00:03 Le bilan, il est considérable.
00:05 Il y a des réussites fantastiques.
00:07 Il y a des jeunes issus de ces quartiers qui, grâce à cet effort, sont des réussites formidables.
00:12 Donc tout ça est occulté parce qu'on ne le valorise jamais.
00:15 Mais ce travail de rénovation urbaine, de sécurisation de quartiers, d'action dans le domaine sportif, culturel, éducatif a porté ses fruits.
00:23 Pour autant, nous sommes aujourd'hui confrontés à ces poignées de jeunes qui sont très jeunes, qui sont, je le répète, livrés à eux-mêmes.
00:30 Et c'est maintenant sur eux qu'il faut se concentrer et arrêter de dire qu'on a échoué.

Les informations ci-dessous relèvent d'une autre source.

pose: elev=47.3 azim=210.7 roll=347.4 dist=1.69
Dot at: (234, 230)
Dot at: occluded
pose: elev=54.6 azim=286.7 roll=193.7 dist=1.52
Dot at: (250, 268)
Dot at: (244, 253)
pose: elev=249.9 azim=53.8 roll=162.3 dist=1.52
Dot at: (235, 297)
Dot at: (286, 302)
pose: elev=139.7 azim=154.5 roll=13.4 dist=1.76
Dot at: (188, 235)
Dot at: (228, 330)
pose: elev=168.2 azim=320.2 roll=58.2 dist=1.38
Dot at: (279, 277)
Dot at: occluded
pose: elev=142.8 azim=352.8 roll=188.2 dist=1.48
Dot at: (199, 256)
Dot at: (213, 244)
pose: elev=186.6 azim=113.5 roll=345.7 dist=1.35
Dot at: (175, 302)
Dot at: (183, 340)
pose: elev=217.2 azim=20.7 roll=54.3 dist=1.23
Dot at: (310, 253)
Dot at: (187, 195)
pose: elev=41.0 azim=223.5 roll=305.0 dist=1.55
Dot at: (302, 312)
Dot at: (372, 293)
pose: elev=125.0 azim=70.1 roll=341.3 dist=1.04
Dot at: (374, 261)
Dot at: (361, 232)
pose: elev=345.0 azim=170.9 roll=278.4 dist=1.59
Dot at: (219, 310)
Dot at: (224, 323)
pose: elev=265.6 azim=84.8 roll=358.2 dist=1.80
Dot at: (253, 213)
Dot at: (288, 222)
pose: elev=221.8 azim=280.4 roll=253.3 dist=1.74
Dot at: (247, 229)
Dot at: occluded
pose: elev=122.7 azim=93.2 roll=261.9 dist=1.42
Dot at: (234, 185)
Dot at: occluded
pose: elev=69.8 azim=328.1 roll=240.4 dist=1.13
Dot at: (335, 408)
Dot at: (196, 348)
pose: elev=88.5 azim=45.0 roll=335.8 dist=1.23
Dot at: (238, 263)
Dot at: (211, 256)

00:35 Alors qu'est-ce qu'on fait ?
00:37 Le premier sujet, je suis désolé de le dire, il est sécuritaire.
00:41 Il est sécuritaire.
00:42 Nous devons impérativement remettre sur la table tous les arsenaux législatifs qui permettent de sanctionner ces jeunes, mais également les parents.
00:54 Parce qu'il va bien falloir qu'une bonne fois pour toutes, on en arrête avec les états d'âme.
01:01 Il s'agit de parents qui sont totalement démissionnaires.
01:04 Comment peut-on accepter que des enfants qui ont 12 ans, 13 ans, 14 ans, 15 ans, soient à 2h du matin dans les rues en train de cogner comme ils le font ?
01:14 Mais comment vous allez confondre et obliger les parents ?
01:16 Mais tout simplement par un travail que nous allons faire, que nous devons faire, d'identification de ces jeunes, de convocation des parents et de rappel que les parents
01:25 doivent être devant une responsabilité civile et pénale de leurs enfants quand ils sont mineurs.
01:31 Sinon, je ne vois pas à quoi sert toute cette politique que nous menons d'allocation familiale, dont je rappelle qu'il était là pour aider les parents à éduquer les enfants.